Una amiga me contó un día que una recomendación si alguien te ataca en la calle (si te asaltan, si te golpean), no es gritar: “AYUDA”, sino gritar “FUEGO”. Que porque así, la gente sí voltea, sí te ayuda. Si gritas lo otro, no.
Otro día vi un video en el que una asociación hacía el experimento de realizar un falso secuestro de alguien en plena calle, con un montón de gente alrededor. Para su sorpresa, o quizá no, nadie intervenía. En solo uno de los secuestros que hicieron (en el video salían como 4), una persona lo reportaba a las autoridades.

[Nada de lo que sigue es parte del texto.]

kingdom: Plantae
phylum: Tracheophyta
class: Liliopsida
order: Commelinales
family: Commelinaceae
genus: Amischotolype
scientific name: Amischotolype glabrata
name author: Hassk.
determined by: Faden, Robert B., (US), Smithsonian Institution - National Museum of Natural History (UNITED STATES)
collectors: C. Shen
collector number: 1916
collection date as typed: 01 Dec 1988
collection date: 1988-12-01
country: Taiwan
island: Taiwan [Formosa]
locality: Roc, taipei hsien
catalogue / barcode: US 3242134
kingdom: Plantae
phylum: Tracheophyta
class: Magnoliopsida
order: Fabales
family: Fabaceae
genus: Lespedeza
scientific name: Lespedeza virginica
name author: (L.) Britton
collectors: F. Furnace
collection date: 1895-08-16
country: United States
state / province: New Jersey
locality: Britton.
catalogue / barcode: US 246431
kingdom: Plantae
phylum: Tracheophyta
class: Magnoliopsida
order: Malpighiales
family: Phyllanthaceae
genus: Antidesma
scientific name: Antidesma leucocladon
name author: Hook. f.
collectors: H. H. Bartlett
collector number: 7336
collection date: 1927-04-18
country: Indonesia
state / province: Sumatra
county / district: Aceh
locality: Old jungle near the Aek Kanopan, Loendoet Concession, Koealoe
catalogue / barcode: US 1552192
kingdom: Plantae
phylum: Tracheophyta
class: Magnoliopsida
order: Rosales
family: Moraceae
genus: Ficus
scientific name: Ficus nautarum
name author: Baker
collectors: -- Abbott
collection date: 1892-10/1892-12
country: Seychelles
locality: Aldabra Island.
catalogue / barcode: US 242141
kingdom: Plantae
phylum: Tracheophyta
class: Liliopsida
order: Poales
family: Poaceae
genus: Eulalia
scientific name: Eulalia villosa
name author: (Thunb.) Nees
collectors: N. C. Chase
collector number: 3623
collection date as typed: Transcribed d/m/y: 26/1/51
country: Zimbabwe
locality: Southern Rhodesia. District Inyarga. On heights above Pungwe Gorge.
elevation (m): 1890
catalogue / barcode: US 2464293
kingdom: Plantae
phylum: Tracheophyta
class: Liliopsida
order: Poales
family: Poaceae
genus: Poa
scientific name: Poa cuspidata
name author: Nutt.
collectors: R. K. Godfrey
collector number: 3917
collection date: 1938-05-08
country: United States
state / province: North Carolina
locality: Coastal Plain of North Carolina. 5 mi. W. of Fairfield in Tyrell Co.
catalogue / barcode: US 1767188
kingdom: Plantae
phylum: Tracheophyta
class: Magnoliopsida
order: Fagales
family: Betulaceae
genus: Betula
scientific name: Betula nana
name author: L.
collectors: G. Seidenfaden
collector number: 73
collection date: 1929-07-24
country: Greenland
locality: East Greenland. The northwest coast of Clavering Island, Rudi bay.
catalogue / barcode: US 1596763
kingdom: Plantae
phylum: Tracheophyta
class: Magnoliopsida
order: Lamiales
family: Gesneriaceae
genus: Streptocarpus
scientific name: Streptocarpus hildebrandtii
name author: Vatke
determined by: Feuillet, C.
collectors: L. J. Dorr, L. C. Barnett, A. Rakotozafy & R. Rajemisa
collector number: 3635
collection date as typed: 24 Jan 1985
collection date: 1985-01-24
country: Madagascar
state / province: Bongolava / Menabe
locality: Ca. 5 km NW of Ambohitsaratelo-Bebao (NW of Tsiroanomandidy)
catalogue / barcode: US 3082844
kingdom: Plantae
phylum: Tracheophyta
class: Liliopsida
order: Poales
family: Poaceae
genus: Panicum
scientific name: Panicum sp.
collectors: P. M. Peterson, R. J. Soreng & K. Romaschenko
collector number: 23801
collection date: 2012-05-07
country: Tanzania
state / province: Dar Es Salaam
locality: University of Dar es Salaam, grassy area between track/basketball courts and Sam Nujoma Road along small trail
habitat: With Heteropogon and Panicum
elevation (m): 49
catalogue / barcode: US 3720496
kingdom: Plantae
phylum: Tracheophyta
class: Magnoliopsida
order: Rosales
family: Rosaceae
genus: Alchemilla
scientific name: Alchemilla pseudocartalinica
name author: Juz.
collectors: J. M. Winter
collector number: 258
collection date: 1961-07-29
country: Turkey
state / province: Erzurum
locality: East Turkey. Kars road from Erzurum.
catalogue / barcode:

Días después, matan a una chica en un taxi; surgen marchas y protestas, y extrañamente todos se pelean sobre el tema de quién puede indignarse y cuál es la manera correcta de indignarse sin indignar a otros.
Otros días después, tiembla. Se caen edificios, gente queda atrapada, gente muere y otros lo pierden todo. Ahí sí, la mayoría sabe cómo reaccionar. Ahí sí, todos ayudan. Ahí nadie parece tener dudas, nadie cuestiona la indignación, nadie se pregunta sobre las víctimas, sobre su género o sus preferencias sexuales o políticas, sobre si merecen la ayuda o no.
En este país nos tiene que atacar el FUEGO para que nos indignemos al unísono. Para que ahora sí nos abracemos y cantemos el himno nacional. Está padre, pero no está tan padre.